American
(1913–2012)
Tea Set
1958
Stoneware
0.75 x 5.5 x 5.5 in.
Museum Permanent Collection
1984.579-595
Nan Bangs McKinnell’s Tea Set is a quintessential example of her early work, which was heavily influenced by contemporary industrial design. The set is composed of eight highly refined cylindrical teacups with a slightly convex curvature, leaving ample space for the fingers to nestle comfortably between the form and the handle. The teapot possesses the same general shape as the teacups, but on a larger scale; the round saucers complete the set. The wheel-thrown vessels have a white glaze applied to the interior as well as to the surface of the saucers. The exterior is left raw, with an intricate diamond-shaped pattern inlaid using white glaze.

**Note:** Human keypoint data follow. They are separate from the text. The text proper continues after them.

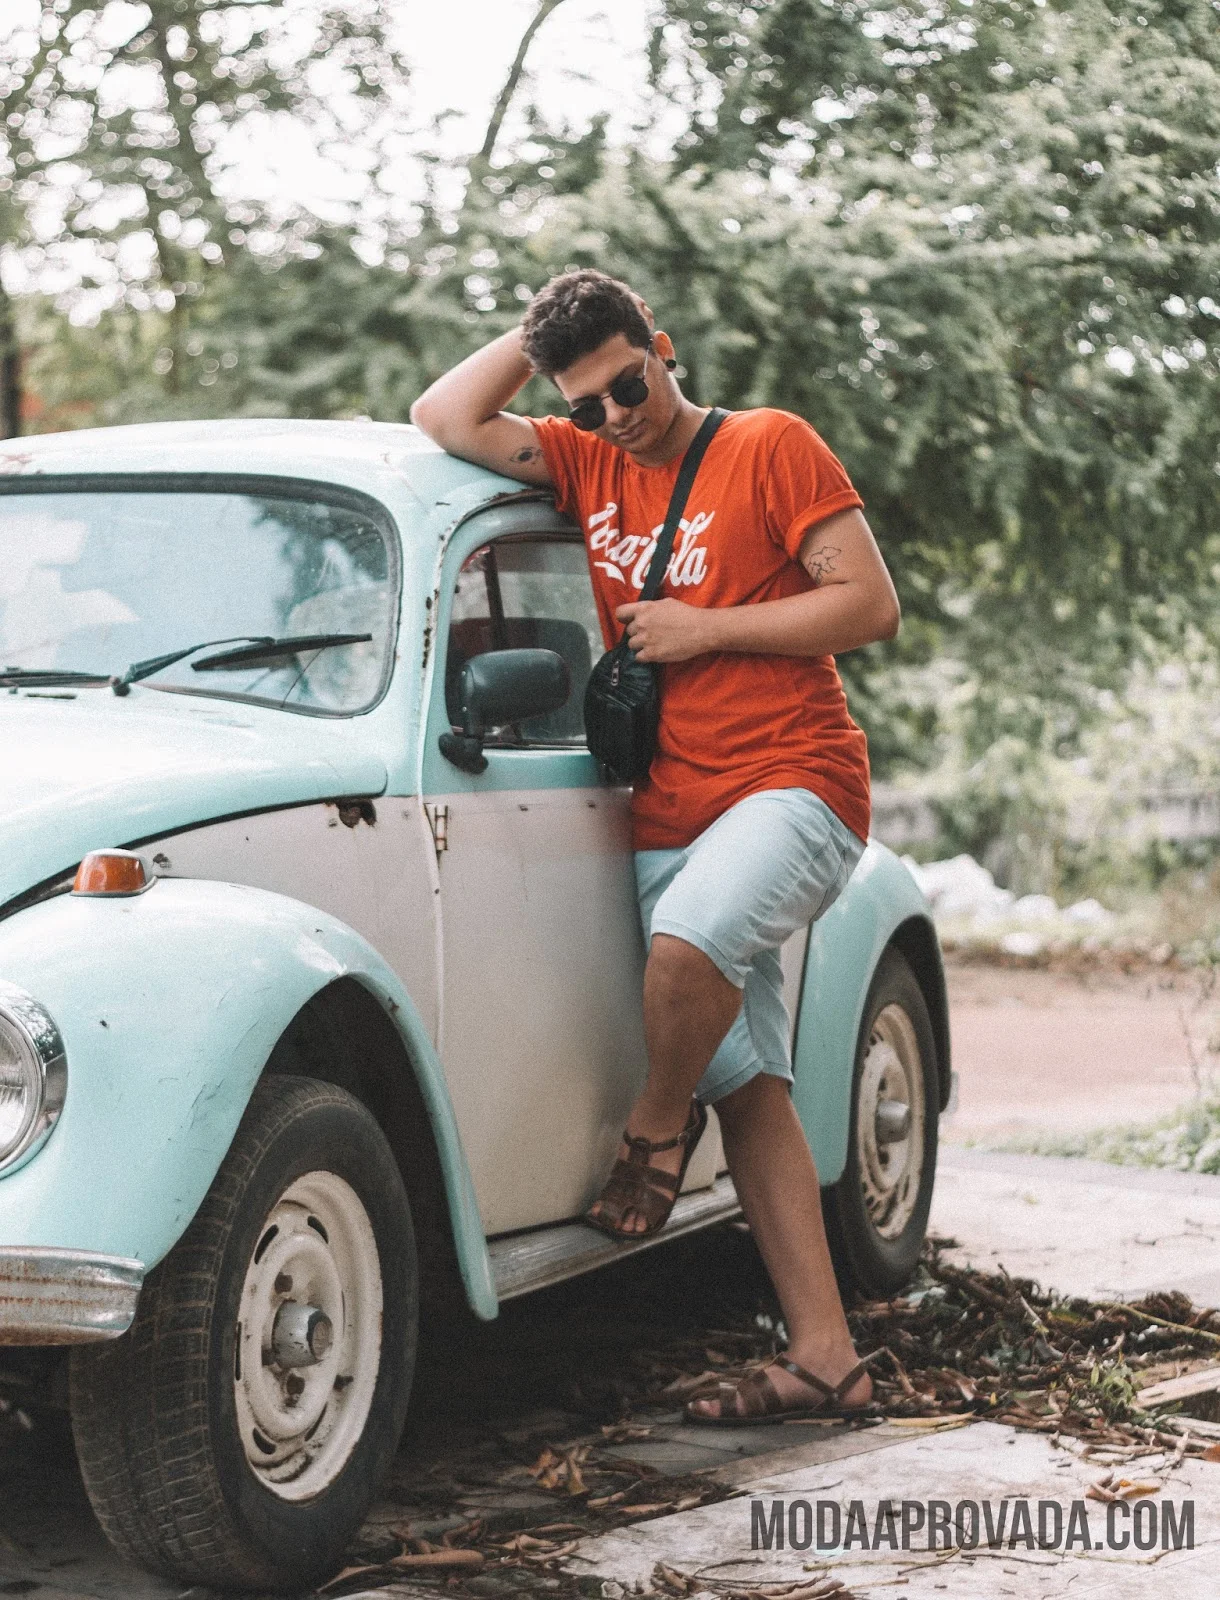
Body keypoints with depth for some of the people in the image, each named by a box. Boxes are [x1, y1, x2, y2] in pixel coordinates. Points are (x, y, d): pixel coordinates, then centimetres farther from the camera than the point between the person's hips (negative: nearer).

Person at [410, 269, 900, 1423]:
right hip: (667, 816, 6)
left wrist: (705, 629, -9)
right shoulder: (585, 464, 15)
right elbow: (443, 423, 9)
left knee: (686, 939, -36)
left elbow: (872, 604, -6)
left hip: (793, 784, -6)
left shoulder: (771, 447, -1)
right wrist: (538, 331, 9)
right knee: (747, 1090, 0)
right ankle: (824, 1359, 1)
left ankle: (654, 1131, -7)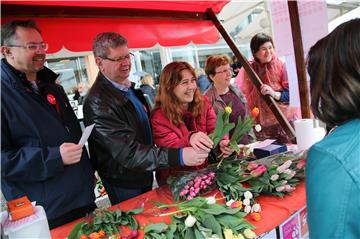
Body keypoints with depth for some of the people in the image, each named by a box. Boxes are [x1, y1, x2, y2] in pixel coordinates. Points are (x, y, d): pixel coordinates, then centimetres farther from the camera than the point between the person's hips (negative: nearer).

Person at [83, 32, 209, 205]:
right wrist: (178, 156, -39)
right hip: (125, 186, -8)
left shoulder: (129, 87, 1)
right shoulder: (98, 102, -28)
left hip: (144, 174, 8)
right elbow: (128, 152, -33)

McKinnell, born in 1913 in Stanton, Nebraska, gained an appreciation of art at a very young age. Her father was a dentist and her mother was a homemaker, but both supported her artistic endeavors by enrolling her in piano lessons as well as private art lessons. She received a BFA in music and education from Wayne State College in Nebraska, and moved to Seattle to work as a teacher. She entered graduate school at the University of Washington to study painting and design, but after taking a class in ceramic engineering, she quickly changed her major. While in graduate school, she met Jim McKinnell, whom she later married and collaborated with for several decades. Their joint contributions to ceramics education through the Archie Bray Foundation as well as the National Council on Education for the Ceramic Arts helped shape twentieth-century American ceramics.